Through the Gift of Counsel, the Holy Spirit helps us to choose a course of action and make decisions about what to do, especially when circumstances demand an immediate response. Because they both are ultimately ordered to our sanctification, we can say with certainty that anything that suggests that we commit an evil act can never be the fruit of Prudence or of Counsel. As we develop our ability to see everything in light of God’s love and His desire for our eternal salvation, we will understand all the more that it is never prudent to sin, and that the Holy Spirit never tells us to do what is evil. But it’s not always easy to recognize evil; it is sometimes easy to be deceived into thinking that it is good, or that we have no choice but to do evil. That’s when the gift of Counsel is most important, because it acts like a supernatural instinct for knowing what action (or inaction) in a particular circumstance is truly good and gives most glory to God.

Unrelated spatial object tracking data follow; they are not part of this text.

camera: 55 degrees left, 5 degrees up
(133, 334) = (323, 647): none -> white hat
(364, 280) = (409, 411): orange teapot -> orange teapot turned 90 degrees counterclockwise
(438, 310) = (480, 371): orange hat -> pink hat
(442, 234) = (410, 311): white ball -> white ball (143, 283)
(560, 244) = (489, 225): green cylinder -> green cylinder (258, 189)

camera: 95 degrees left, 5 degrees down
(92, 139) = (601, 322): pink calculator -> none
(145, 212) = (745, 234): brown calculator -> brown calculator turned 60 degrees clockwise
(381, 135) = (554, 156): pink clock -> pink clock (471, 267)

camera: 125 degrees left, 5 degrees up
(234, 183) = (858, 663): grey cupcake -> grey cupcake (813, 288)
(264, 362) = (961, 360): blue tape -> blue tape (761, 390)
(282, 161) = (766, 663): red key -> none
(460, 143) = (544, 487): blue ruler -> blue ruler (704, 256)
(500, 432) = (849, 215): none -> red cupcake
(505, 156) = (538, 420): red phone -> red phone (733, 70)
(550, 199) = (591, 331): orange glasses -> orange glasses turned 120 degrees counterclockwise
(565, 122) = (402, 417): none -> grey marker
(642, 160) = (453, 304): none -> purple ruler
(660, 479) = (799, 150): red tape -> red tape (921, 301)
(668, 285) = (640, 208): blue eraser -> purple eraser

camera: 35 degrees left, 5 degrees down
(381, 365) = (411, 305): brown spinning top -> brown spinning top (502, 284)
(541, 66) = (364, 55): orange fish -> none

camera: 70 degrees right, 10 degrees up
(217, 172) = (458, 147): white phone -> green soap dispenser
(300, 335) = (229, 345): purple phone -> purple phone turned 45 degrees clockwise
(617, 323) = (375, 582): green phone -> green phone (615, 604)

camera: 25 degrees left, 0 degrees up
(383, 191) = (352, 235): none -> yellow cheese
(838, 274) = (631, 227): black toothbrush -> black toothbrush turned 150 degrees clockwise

We cultivate this gift by learning the moral teachings of the Church and approaching our relationship with the Lord Jesus with humility and docility. When we have a decision to make, we should consider our options in the presence of God, asking Him to help us to know what we should do. Sometimes He will help us to discover an alternative course of action that we hadn’t considered before, one that might not be easier but which we recognize to be the best thing to do in light of our relationship with Him and those around us.
Come, O Spirit of Counsel, help and guide me in all my ways, that I may always do Thy holy will. Incline my heart to that which is good, turn it away from all that is evil, and direct me by the path of Thy Commandments to the goal of eternal life for which I long. Our Father, Hail Mary, Glory be, etc.